Here’s today’s case, Heimeshoff v Hartford Life & Accident Insurance Co., __ U.S. __ (December 16, 2013) (“3 year from time proof of loss must be submitted” suit limitation provision enforced as reasonable).
FACTS. Heimeshoff made an ERISA-governed long term disability claim on August 22, 2005. The claim, administered by the Hartford, was denied. Then Heimeshoff received extensions to file an appeal by September 30, 2007. The appeal was denied on November 26, 2007.
The plan had a suit limitations provision which reads: “Legal action cannot be taken against The Hartford…[more than] 3 years after the time written proof of loss is required to be furnished according to the terms of the policy.”
Heimeshoff filed suit on November 18, 2010.
ISSUE. Was Plaintiff’s claim barred by the Plan’s limitations provision? YES
United States Supreme Court Rationale:
- “ERISA Section 502(a)(1)(B) does not specify a statute of limitations. Instead, the parties in this case have agreed by contract to a 3 year limitations period.” Op. at 5.
- “‘[I]n the absence of a controlling statute to the contrary, a provision in a contract may validly limit, between the parties, the time for bringing an action on such contract to a period less than that prescribed in the general statute of limitations, provided that the shorter period itself is a reasonable period.’” Op at 6.

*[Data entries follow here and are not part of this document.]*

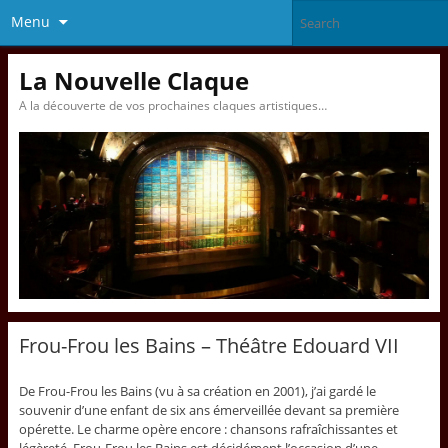
Menu
La Nouvelle Claque
A la découverte de vos prochaines claques artistiques…
Frou-Frou les Bains – Théâtre Edouard VII
De Frou-Frou les Bains (vu à sa création en 2001), j’ai gardé le
souvenir d’une enfant de six ans émerveillée devant sa première
opérette. Le charme opère encore : chansons rafraîchissantes et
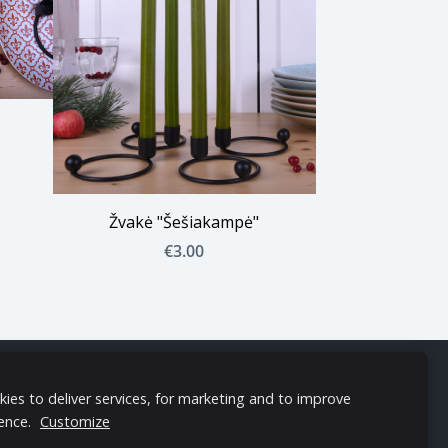
Žvakė "Šešiakampė"
€3.00
ies to deliver services, for marketing and to improve
ence.
Customize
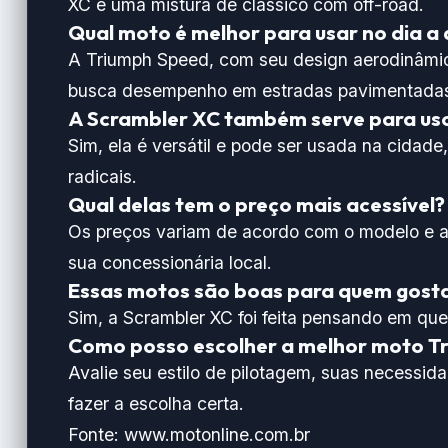
XC é uma mistura de clássico com off-road.
Qual moto é melhor para usar no dia a 
A Triumph Speed, com seu design aerodinâmic
busca desempenho em estradas pavimentada
A Scrambler XC também serve para us
Sim, ela é versátil e pode ser usada na cidade
radicais.
Qual delas tem o preço mais acessível?
Os preços variam de acordo com o modelo e a r
sua concessionária local.
Essas motos são boas para quem gosta 
Sim, a Scrambler XC foi feita pensando em quem
Como posso escolher a melhor moto T
Avalie seu estilo de pilotagem, suas necessid
fazer a escolha certa.
Fonte:
www.motonline.com.br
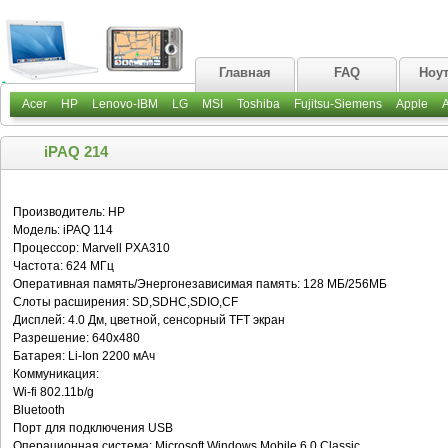
Главная
FAQ
Ноу
Acer
HP
Lenovo-IBM
LG
MSI
Toshiba
Fujitsu-Siemens
Apple
iPAQ 214
Производитель: HP
Модель: iPAQ 114
Процессор: Marvell PXA310
Частота: 624 МГц
Оперативная память/Энергонезависимая память: 128 МБ/256МБ
Слоты расширения: SD,SDHC,SDIO,CF
Дисплей: 4.0 Дм, цветной, сенсорный TFT экран
Разрешение: 640x480
Батарея: Li-Ion 2200 мАч
Коммуникация:
Wi-fi 802.11b/g
Bluetooth
Порт для подключения USB
Операционная система: Microsoft Windows Mobile 6.0 Classic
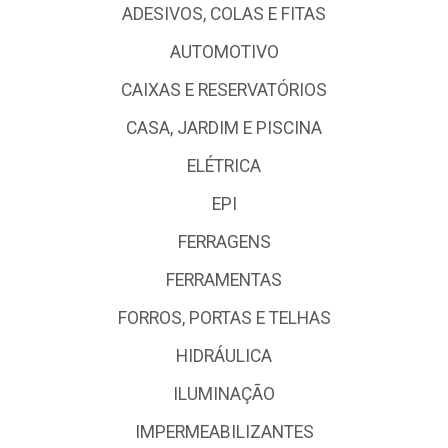
ADESIVOS, COLAS E FITAS
AUTOMOTIVO
CAIXAS E RESERVATÓRIOS
CASA, JARDIM E PISCINA
ELÉTRICA
EPI
FERRAGENS
FERRAMENTAS
FORROS, PORTAS E TELHAS
HIDRÁULICA
ILUMINAÇÃO
IMPERMEABILIZANTES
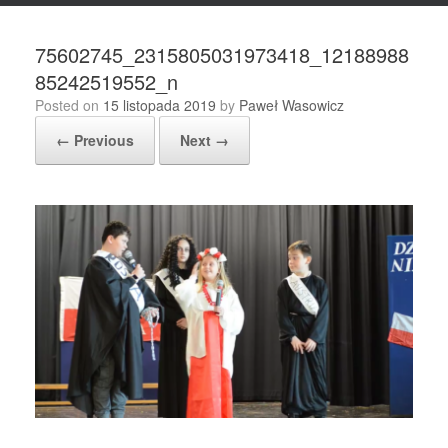
75602745_2315805031973418_12188988
85242519552_n
Posted on
15 listopada 2019
by
Paweł Wasowicz
← Previous
Next →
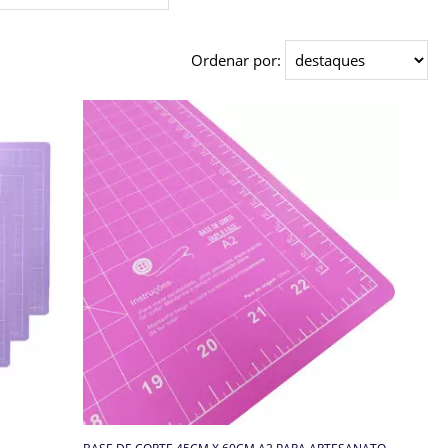
Ordenar por:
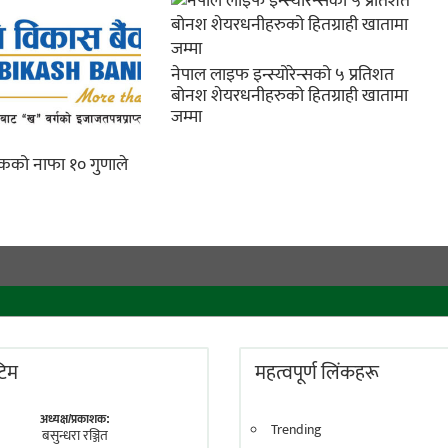
नेपाल लाइफ इन्स्योरेन्सको ५ प्रतिशत
बोनश शेयरधनीहरुको हितग्राही खातामा
जम्मा
ैंकको नाफा १० गुणाले
 टिम
महत्वपूर्ण लिंकहरू
अध्यक्ष/प्रकाशक:
Trending
बसुन्धरा रञ्जित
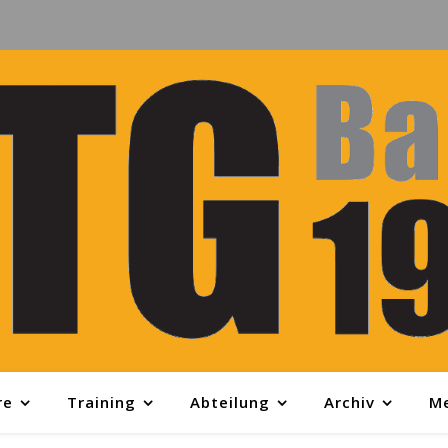
re
Training
Abteilung
Archiv
M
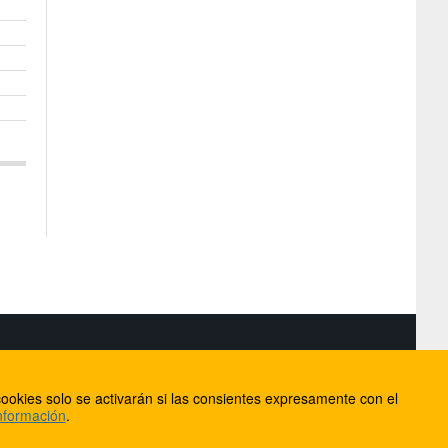
S
ookies solo se activarán si las consientes expresamente con el
lorca
nformación
.
ios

- “We must give effect to the Plan’s limitations provision, unless we determine either the period is unreasonably short, or that a ‘controlling statute’ prevents the limitations provision from taking effect.” Op. at 9.
- “We hold that the Plan’s limitations provision is enforceable.” Op. at 16.
Key Take Aways: The opinion addresses a number of legal and theoretical objections to suit limitations provisions, and rejects them. The decision also provides excellent language emphasizing that ERISA plan language should be enforced. This is a very helpful decision from the Supreme Court.